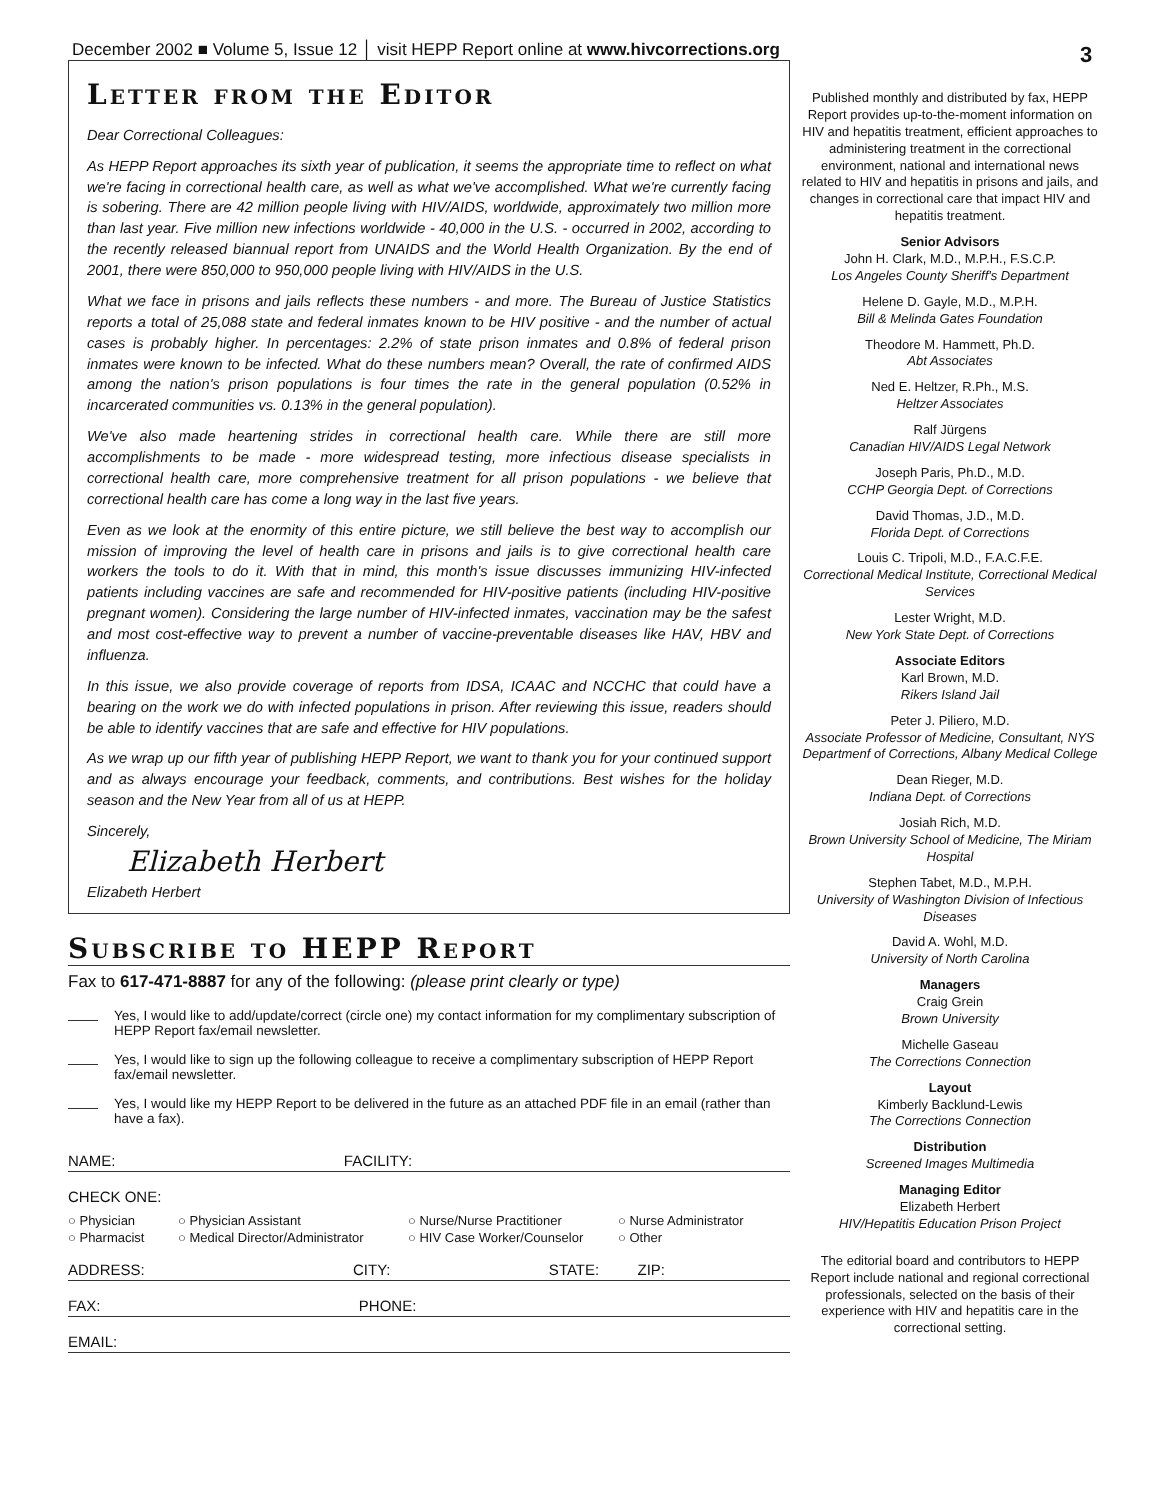December 2002 ■ Volume 5, Issue 12 │ visit HEPP Report online at www.hivcorrections.org
3
Letter from the Editor
Dear Correctional Colleagues:
As HEPP Report approaches its sixth year of publication, it seems the appropriate time to reflect on what we're facing in correctional health care, as well as what we've accomplished. What we're currently facing is sobering. There are 42 million people living with HIV/AIDS, worldwide, approximately two million more than last year. Five million new infections worldwide - 40,000 in the U.S. - occurred in 2002, according to the recently released biannual report from UNAIDS and the World Health Organization. By the end of 2001, there were 850,000 to 950,000 people living with HIV/AIDS in the U.S.
What we face in prisons and jails reflects these numbers - and more. The Bureau of Justice Statistics reports a total of 25,088 state and federal inmates known to be HIV positive - and the number of actual cases is probably higher. In percentages: 2.2% of state prison inmates and 0.8% of federal prison inmates were known to be infected. What do these numbers mean? Overall, the rate of confirmed AIDS among the nation's prison populations is four times the rate in the general population (0.52% in incarcerated communities vs. 0.13% in the general population).
We've also made heartening strides in correctional health care. While there are still more accomplishments to be made - more widespread testing, more infectious disease specialists in correctional health care, more comprehensive treatment for all prison populations - we believe that correctional health care has come a long way in the last five years.
Even as we look at the enormity of this entire picture, we still believe the best way to accomplish our mission of improving the level of health care in prisons and jails is to give correctional health care workers the tools to do it. With that in mind, this month's issue discusses immunizing HIV-infected patients including vaccines are safe and recommended for HIV-positive patients (including HIV-positive pregnant women). Considering the large number of HIV-infected inmates, vaccination may be the safest and most cost-effective way to prevent a number of vaccine-preventable diseases like HAV, HBV and influenza.
In this issue, we also provide coverage of reports from IDSA, ICAAC and NCCHC that could have a bearing on the work we do with infected populations in prison. After reviewing this issue, readers should be able to identify vaccines that are safe and effective for HIV populations.
As we wrap up our fifth year of publishing HEPP Report, we want to thank you for your continued support and as always encourage your feedback, comments, and contributions. Best wishes for the holiday season and the New Year from all of us at HEPP.
Sincerely,
Elizabeth Herbert
Elizabeth Herbert
Subscribe to HEPP Report
Fax to 617-471-8887 for any of the following: (please print clearly or type)
Yes, I would like to add/update/correct (circle one) my contact information for my complimentary subscription of HEPP Report fax/email newsletter.
Yes, I would like to sign up the following colleague to receive a complimentary subscription of HEPP Report fax/email newsletter.
Yes, I would like my HEPP Report to be delivered in the future as an attached PDF file in an email (rather than have a fax).
NAME: FACILITY:
CHECK ONE:
○ Physician ○ Physician Assistant ○ Nurse/Nurse Practitioner ○ Nurse Administrator ○ Pharmacist ○ Medical Director/Administrator ○ HIV Case Worker/Counselor ○ Other
ADDRESS: CITY: STATE: ZIP:
FAX: PHONE:
EMAIL:
Published monthly and distributed by fax, HEPP Report provides up-to-the-moment information on HIV and hepatitis treatment, efficient approaches to administering treatment in the correctional environment, national and international news related to HIV and hepatitis in prisons and jails, and changes in correctional care that impact HIV and hepatitis treatment.
Senior Advisors
John H. Clark, M.D., M.P.H., F.S.C.P.
Los Angeles County Sheriff's Department
Helene D. Gayle, M.D., M.P.H.
Bill & Melinda Gates Foundation
Theodore M. Hammett, Ph.D.
Abt Associates
Ned E. Heltzer, R.Ph., M.S.
Heltzer Associates
Ralf Jürgens
Canadian HIV/AIDS Legal Network
Joseph Paris, Ph.D., M.D.
CCHP Georgia Dept. of Corrections
David Thomas, J.D., M.D.
Florida Dept. of Corrections
Louis C. Tripoli, M.D., F.A.C.F.E.
Correctional Medical Institute, Correctional Medical Services
Lester Wright, M.D.
New York State Dept. of Corrections
Associate Editors
Karl Brown, M.D.
Rikers Island Jail
Peter J. Piliero, M.D.
Associate Professor of Medicine, Consultant, NYS Departmenf of Corrections, Albany Medical College
Dean Rieger, M.D.
Indiana Dept. of Corrections
Josiah Rich, M.D.
Brown University School of Medicine, The Miriam Hospital
Stephen Tabet, M.D., M.P.H.
University of Washington Division of Infectious Diseases
David A. Wohl, M.D.
University of North Carolina
Managers
Craig Grein
Brown University
Michelle Gaseau
The Corrections Connection
Layout
Kimberly Backlund-Lewis
The Corrections Connection
Distribution
Screened Images Multimedia
Managing Editor
Elizabeth Herbert
HIV/Hepatitis Education Prison Project
The editorial board and contributors to HEPP Report include national and regional correctional professionals, selected on the basis of their experience with HIV and hepatitis care in the correctional setting.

• Your task:
Return all lines of the data in which the string "Medical" appears.

• Exercise solution:
○ Physician ○ Physician Assistant ○ Nurse/Nurse Practitioner ○ Nurse Administrator ○ Pharmacist ○ Medical Director/Administrator ○ HIV Case Worker/Counselor ○ Other
Correctional Medical Institute, Correctional Medical Services
Associate Professor of Medicine, Consultant, NYS Departmenf of Corrections, Albany Medical College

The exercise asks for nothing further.